Occupied (2015-2017)

Production: TV2 Norge, Viaplay, Yellow Bird
18 episodes, two seasons, 2015-2017

Each episode of this show starts with the worst Anglo-Nordic musical collaboration ever created, a type of Louisiana country-blues honky tonk rock that clashes with the scenes of picturesque Norway and the intricate plots of heavy intrigue that make this show addictive.

The basic theory follows an advanced Lord of the Flies situation: much as happened in WW2, a superpower has invaded through infiltration, subversion, and the threat of their much larger army, putting tiny Norway with five million people at great risk.

Although this is a show of political intrigue, it follows more the format of a horror movie, as people try to (1) figure out that what is happening is really happening (2) discover that they must wake up and act and (3) slowly uncover how to defeat it.

In many ways, this show gives us the perfect metaphor for the failure of white people: so focused on what the System says is right, and how to advance their own careers, plus their own inner and social drama, that they cannot recognize reality even when it stares them in the face.

Tightly plotted, the show starts out slowly — the first four episodes are basically introduction and groundwork — but then rockets into a plotline advanced by impossibilities. Pathways are foreclosed, and characters work around them.

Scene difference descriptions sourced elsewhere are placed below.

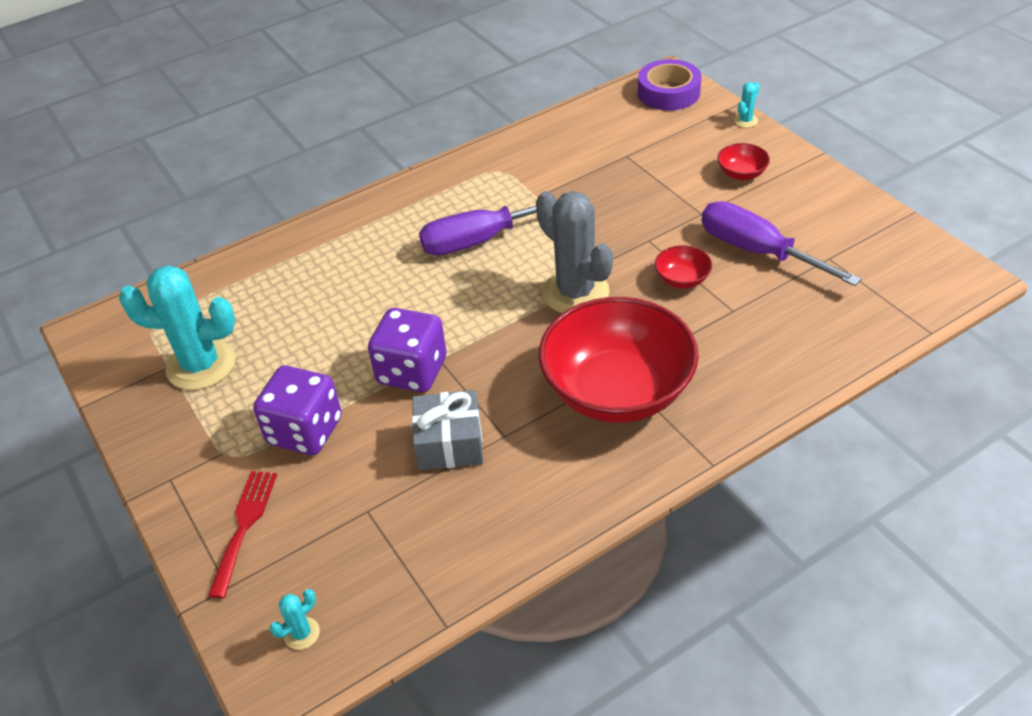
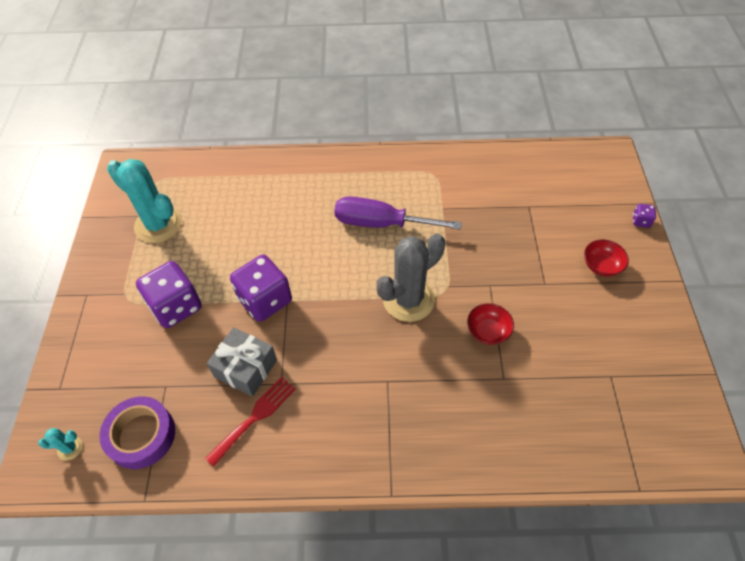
camera: 30 degrees right, 10 degrees up
red fork [208,471,277,598] -> red fork moved to [205,377,296,467]
grey cactus [536,191,613,313] -> grey cactus turned 60 degrees clockwise [377,234,445,322]
red bowl [538,297,699,423] -> none
purple tape [638,59,702,111] -> purple tape moved to [99,397,175,469]
purple screwdriver [702,201,861,286] -> none
turquoise cactus [734,82,759,128] -> purple dice [633,204,656,228]

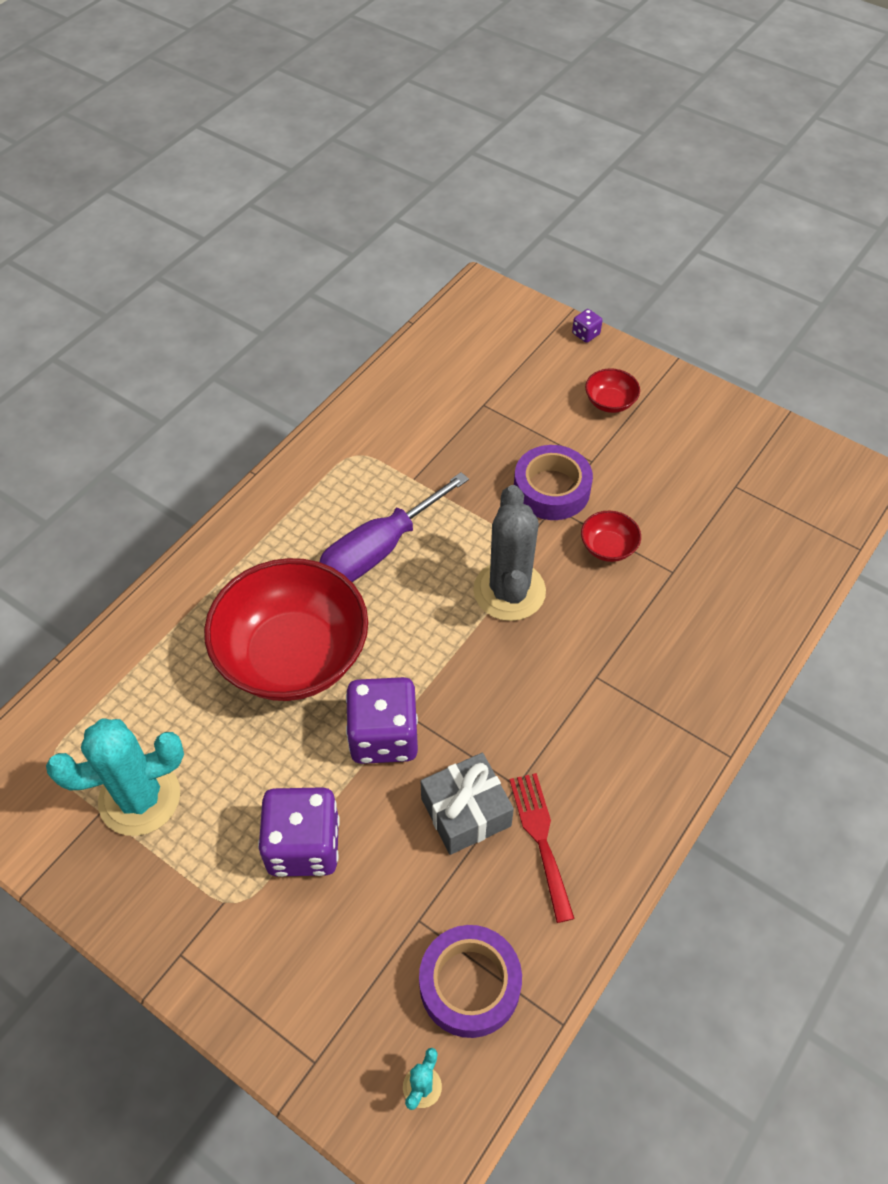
camera: 55 degrees left, 0 degrees up
none -> red bowl [204,558,368,701]
none -> purple tape [514,445,593,520]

Even more unsettling are the scenes where characters have to face the fact that the institutions and opinions that they have relied on, including the State itself, are now corrupted and therefore, whatever they tell them is wrong and designed to kill them.

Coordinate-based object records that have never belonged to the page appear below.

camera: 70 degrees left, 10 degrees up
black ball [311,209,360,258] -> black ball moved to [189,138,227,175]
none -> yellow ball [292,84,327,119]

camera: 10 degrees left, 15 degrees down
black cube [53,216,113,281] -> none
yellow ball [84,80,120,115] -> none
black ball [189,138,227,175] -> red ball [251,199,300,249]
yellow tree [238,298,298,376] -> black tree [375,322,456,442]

The series achieves a certain balance because every character graduates to the fate that should be waiting him. Smarter characters have better results, but also greater struggles; dishonest characters find themselves isolated and clueless.

While at first much of this seems very politically correct, the same rule applies to that; characters are very real in the decisions they have made and the consequences of those that they inherit.

This show fails when it tries to be too “Hollywood,” but gets over most of that in the second half of the first season and spectacularly in the second. It is not full of car chases and sex scenes, but it will keep your attention with its serpentine twists and unexpected turns.